CONSIGNE 1: Dans le texte sur l’émission où Frédéric Taddeï reçoit Alain Delon, quelles relations l’auteur cite-t-il comme différentes de l’intérêt sincère de Taddeï pour son invité ? Donnez-les toutes.
CONSIGNE 2:
Les affirmations suivantes concordent-elles avec le texte sur l’émission où Frédéric Taddeï reçoit Alain Delon ? Pour chacune, répondez par oui ou par non et citez les mots du texte qui tranchent.
(a) Alain Delon vient à l’émission pour promouvoir un film.
(b) Taddeï cherche à reconstituer le puzzle en entier.
(c) L’auteur regarde l’émission sur France 3 à 23h.

Donc, 23h, me voilà devant France 3 pour écouter Alain Delon, pour découvrir Alain Delon. D’entrée on sent que Taddeï est profondément heureux de l’avoir face à lui, qu’il attendait ce moment depuis longtemps, qu’il a cent questions à lui poser et qu’il trépigne d’impatience. Déjà rien que ça, ça vous colle un sourire aux lèvres : c’est tellement rare, des animateurs (je ne sais pas si le mot est adapté à Frédéric Taddeï) qui manifestent un intérêt sincère et véritable pour la personne à qui ils s’adressent. Une relation autre que de la mièvrerie consensuelle, le dédain, la jalousie, le copinage promotionnel. Delon n’a rien à vendre, ne promeut aucun film, et Taddeï lui pose juste des questions sur sa vie, animé d’une curiosité, d’un intérêt sincères.
C’est triste à dire, mais quelque chose d’aussi simple, d’aussi « bête », on ne le voit jamais à la télévision.

Et le dialogue s’instaure, extraits de films à l’appui, et je plonge dans des univers que je ne connais pas, dans des films, innombrables, dont j’ai parfois entendu le nom, dont j’ai aperçu des extraits, des pièces de puzzle éparses dont je n’avais jamais rien fait. Vous faites quoi, vous, quand vous trouvez 3 pièces d’un puzzle qui en compte 10 000 ? Rien, au mieux vous les mettez dans un tiroir avec la vague idée qu’un jour peut-être elles vous resserviront. Taddéi ne cherche pas à reconstituer le puzzle en entier, il a compris l’impossibilité de l’entreprise dans la durée de l’émission. Mais il assemble, reconstitue de petites zones qui soudain font apparaître un motif, une idée, une émotion, avec la patience, la minutie que requiert l’entreprise. Parfois avec maladresse, parfois en attaquant un tout autre coin que celui qu’il ébauchait l’instant d’avant, mais tant pis, tant mieux, la discussion avance, rebondit, glisse d’un sujet à l’autre avec toujours cette lueur de curiosité qui guide les débats.

DONNÉES FOURNIES:
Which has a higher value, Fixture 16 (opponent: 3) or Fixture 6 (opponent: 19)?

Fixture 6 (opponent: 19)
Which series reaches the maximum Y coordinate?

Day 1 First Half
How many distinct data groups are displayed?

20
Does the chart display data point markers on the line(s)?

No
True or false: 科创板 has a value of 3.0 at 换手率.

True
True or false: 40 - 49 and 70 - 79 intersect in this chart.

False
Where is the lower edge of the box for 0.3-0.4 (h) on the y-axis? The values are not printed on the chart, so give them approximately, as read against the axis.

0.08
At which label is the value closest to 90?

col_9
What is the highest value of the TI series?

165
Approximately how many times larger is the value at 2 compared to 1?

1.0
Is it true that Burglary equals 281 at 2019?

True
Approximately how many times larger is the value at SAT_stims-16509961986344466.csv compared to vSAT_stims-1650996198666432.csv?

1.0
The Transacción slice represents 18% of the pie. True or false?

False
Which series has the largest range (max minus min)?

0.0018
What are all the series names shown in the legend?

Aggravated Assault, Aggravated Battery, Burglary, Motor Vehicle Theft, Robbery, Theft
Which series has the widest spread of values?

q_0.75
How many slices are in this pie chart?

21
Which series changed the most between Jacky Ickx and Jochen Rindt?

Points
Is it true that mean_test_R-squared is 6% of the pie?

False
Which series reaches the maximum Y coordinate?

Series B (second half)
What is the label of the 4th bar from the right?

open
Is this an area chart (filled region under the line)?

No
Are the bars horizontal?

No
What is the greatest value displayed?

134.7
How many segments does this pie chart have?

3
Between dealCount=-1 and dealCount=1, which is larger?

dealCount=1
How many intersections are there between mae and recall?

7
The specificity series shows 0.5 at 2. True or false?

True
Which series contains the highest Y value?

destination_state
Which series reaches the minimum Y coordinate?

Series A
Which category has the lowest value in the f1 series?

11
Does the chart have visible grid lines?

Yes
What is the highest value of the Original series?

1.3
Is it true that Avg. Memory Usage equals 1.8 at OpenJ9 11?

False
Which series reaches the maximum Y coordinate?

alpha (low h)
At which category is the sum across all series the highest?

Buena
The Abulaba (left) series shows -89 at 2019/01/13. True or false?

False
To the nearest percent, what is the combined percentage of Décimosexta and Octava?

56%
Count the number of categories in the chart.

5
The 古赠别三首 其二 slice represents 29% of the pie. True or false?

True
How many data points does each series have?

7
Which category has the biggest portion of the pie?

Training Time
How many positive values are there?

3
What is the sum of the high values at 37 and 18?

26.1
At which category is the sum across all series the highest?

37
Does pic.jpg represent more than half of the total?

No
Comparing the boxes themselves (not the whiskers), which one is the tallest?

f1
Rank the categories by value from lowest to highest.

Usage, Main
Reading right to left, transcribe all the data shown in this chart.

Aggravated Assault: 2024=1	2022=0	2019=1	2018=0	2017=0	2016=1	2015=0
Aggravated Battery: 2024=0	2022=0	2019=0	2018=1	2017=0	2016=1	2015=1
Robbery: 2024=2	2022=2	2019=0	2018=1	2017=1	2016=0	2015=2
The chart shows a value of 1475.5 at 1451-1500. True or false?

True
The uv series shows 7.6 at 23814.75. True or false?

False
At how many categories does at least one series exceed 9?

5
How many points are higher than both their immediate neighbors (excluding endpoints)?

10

ESPACE DE RÉPONSE 1:
- la mièvrerie consensuelle
- le dédain
- la jalousie
- le copinage promotionnel

ESPACE DE RÉPONSE 2:
(a) Non : « Delon n’a rien à vendre, ne promeut aucun film ».
(b) Non : « Taddéi ne cherche pas à reconstituer le puzzle en entier ».
(c) Oui : « 23h, me voilà devant France 3 ».